A disputa começou quando a ex-cônjuge ajuizou ação revisional de alimentos, pagos ao longo de 20 anos, com o objetivo de elevar a pensão de R$ 6 mil para R$ 11.954. Para sustentar o pedido, ela alegou seu “decréscimo no padrão de vida”. Relatou que se via obrigada a recusar convites para idas ao teatro e restaurantes, teve que dispensar o caseiro, demorava a fazer reparos na casa, não trocava mais o carro por outro quando batia o seu e que, nos últimos dois anos, só havia feito uma viagem ao exterior.

Além de contestar, o ex-marido apresentou reconvenção em que pediu a exoneração da obrigação de prestar os alimentos ou a redução de seu valor porque a ex-mulher teria condições financeiras suficientes para seu sustento.

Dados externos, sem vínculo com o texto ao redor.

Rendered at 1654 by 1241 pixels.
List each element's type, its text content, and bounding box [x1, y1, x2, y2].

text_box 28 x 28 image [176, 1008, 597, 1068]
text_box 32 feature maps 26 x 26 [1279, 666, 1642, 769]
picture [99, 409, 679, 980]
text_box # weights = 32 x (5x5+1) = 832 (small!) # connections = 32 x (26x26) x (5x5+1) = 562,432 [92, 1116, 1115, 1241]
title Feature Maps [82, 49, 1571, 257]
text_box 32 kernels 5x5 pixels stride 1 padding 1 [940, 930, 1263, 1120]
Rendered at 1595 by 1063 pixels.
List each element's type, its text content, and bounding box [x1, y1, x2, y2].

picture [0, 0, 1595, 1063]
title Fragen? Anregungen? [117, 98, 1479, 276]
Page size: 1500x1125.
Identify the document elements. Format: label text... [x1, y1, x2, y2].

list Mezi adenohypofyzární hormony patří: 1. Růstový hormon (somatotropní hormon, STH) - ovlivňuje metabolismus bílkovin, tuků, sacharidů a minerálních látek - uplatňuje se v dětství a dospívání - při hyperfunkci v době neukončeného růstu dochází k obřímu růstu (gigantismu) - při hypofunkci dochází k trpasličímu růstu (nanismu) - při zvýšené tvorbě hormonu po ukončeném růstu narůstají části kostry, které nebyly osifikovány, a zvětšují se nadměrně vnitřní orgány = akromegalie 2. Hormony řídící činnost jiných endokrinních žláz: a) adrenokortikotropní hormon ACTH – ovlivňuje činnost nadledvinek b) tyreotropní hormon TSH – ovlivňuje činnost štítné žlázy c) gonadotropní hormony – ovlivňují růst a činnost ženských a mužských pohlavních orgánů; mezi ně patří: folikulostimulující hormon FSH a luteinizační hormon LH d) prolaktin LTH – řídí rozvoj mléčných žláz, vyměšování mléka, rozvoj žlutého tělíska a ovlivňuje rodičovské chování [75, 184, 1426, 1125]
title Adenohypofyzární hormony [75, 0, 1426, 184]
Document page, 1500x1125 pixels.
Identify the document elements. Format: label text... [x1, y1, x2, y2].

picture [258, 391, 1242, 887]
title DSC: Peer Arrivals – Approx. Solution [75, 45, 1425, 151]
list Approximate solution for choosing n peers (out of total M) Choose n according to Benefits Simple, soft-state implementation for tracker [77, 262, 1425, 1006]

Demonstrou que ela é formada em dois cursos superiores (Biomedicina e Psicologia), trabalha como psicóloga em clínica própria, é professora universitária, possui dois imóveis e aplicação financeira. A demanda tramitou na Justiça de São Paulo.

Nem em filme “Hollywoodiano” algum roteirista pensou em uma história como essa. Tenho a certeza que com R$ 6.000,00 dá para se viver bem e, com certeza, não vai faltar nada para uma pessoa que recebe pensão, mas fazer o que essa senhora fez é ridicularizar a nossa justiça né?

Veja a frase que a relatora usou nos argumentos: “O artigo 1.694 do novo Código Civil cita que os alimentos devem garantir modo de vida “compatível com sua condição social”. Mas, segundo ela, esse conceito deve ser interpretado com moderação” e eu ainda colocaria um bom senso no final.

Esqueceram de avisa-la que dinheiro não dá em árvore não!!!